Assignment A:
Substitute "partition" for "queue" in the HGCal setup page, starting at "In case of options" and ending at "queue (default 2nw)", and give that part again.
Assignment B:
Answer these questions from the HGCal setup page:
(i) Which branch does the CERN clone command check out?
(ii) What host does the FNAL section connect to by ssh?
(iii) What is the default number of events for the -n option?

Introduction

A design and information of the HGCal can be found in https://twiki.cern.ch/twiki/bin/viewauth/CMS/PFForwardCalorimeterStudies

Prerequisite

Setup CMSSW in SL6 machines:

source /uscmst1/prod/sw/cms/cshrc cvmfs

scram --arch slc6_amd64_gcc481 list CMSSW | grep CMSSW_7_1

scram --arch slc6_amd64_gcc481 project CMSSW_7_1_0_pre8

cd CMSSW_7_1_0_pre8/src/

cmsenv

scram b

Repositories:

CERN

We are using the repository for HGCal Geant4 standalone simulations located at https://github.com/pfs/PFCal/tree/master/PFCalEE/analysis, this can be obtained by doing:

git init

git remote add origin https://github.com/pfs/PFCal/tree/master/PFCalEE

git clone -b BASELINE-TP https://github.com/pfs/PFCal

cd PFCal/PFCalEE/

To set up the environment and compile (SL6 machines), go to the PFCalEE directory and run:

cd PFCal/PFCalEE

source g4env.sh

cd userlib

mkdir lib

mkdir obj

mkdir bin

make -j 5

cd ../

make -j 5

FNAL

In the cmslpc (SL6) is possible that the setting up of the environment doesn't work, it is required to connect to a SL6 note

ssh cmslpc41.fnal.gov

After this, copy the repository to your working area

cd workdir
git init
git remote add origin https://github.com/pfs/PFCal/tree/master/PFCalEE
git clone https://github.com/pfs/PFCal
cd PFCal/PFCalEE/

Updated to the desired git tag version

git tag
git fetch --all
git checkout (-f) Version

Setup the environment (bash)

cp /uscms/home/yumiceva/work/HGCal/PFCal/PFCalEE/g4env_fnal.sh .
bash
source g4env_fnal.sh

Setup the environment (csh)

cp /uscms/home/yumiceva/work/HGCal/PFCal/PFCalEE/g4env_fnal.csh .
rehash
source g4env_fnal.csh

Compile the files

mkdir -p userlib/{lib,obj,bin} && cd userlib && make dictionary && make -j 5 && cd - && make -j 5

Generation of events

The code submitProd.py is created to submit jobs in parallel to the batch system (using LSF), to run do:

python submitProd.py -options

In case of options conflicts it can be used also:

./submitProd.py -options

The options for the code are:

• -n : Number of events to generate (default 1000)
• -g : Use particle gun
• -d : Data or type of particle to shoot (default e-)
• -s : Short batch queue (default 1nd)
• -l : Long batch queue (default 2nw)

Given material:

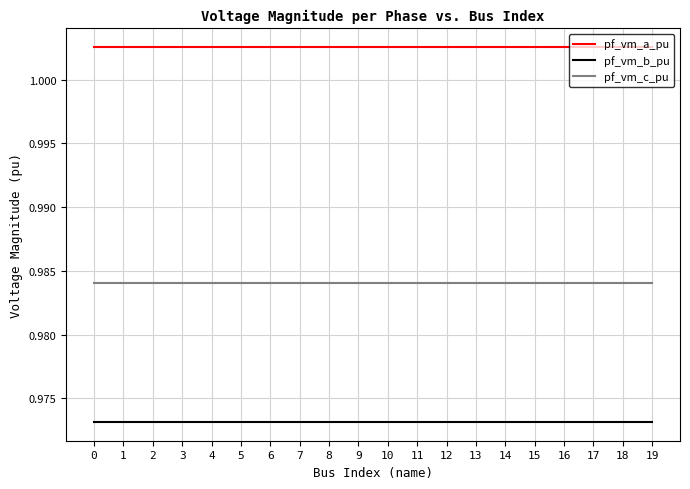

List the series in order of their peak value, highest first.

pf_vm_a_pu, pf_vm_c_pu, pf_vm_b_pu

Task solution A:
In case of options conflicts it can be used also:

./submitProd.py -options

The options for the code are:

• -n : Number of events to generate (default 1000)
• -g : Use particle gun
• -d : Data or type of particle to shoot (default e-)
• -s : Short batch partition (default 1nd)
• -l : Long batch partition (default 2nw)

Task solution B:
(i) BASELINE-TP
(ii) cmslpc41.fnal.gov
(iii) 1000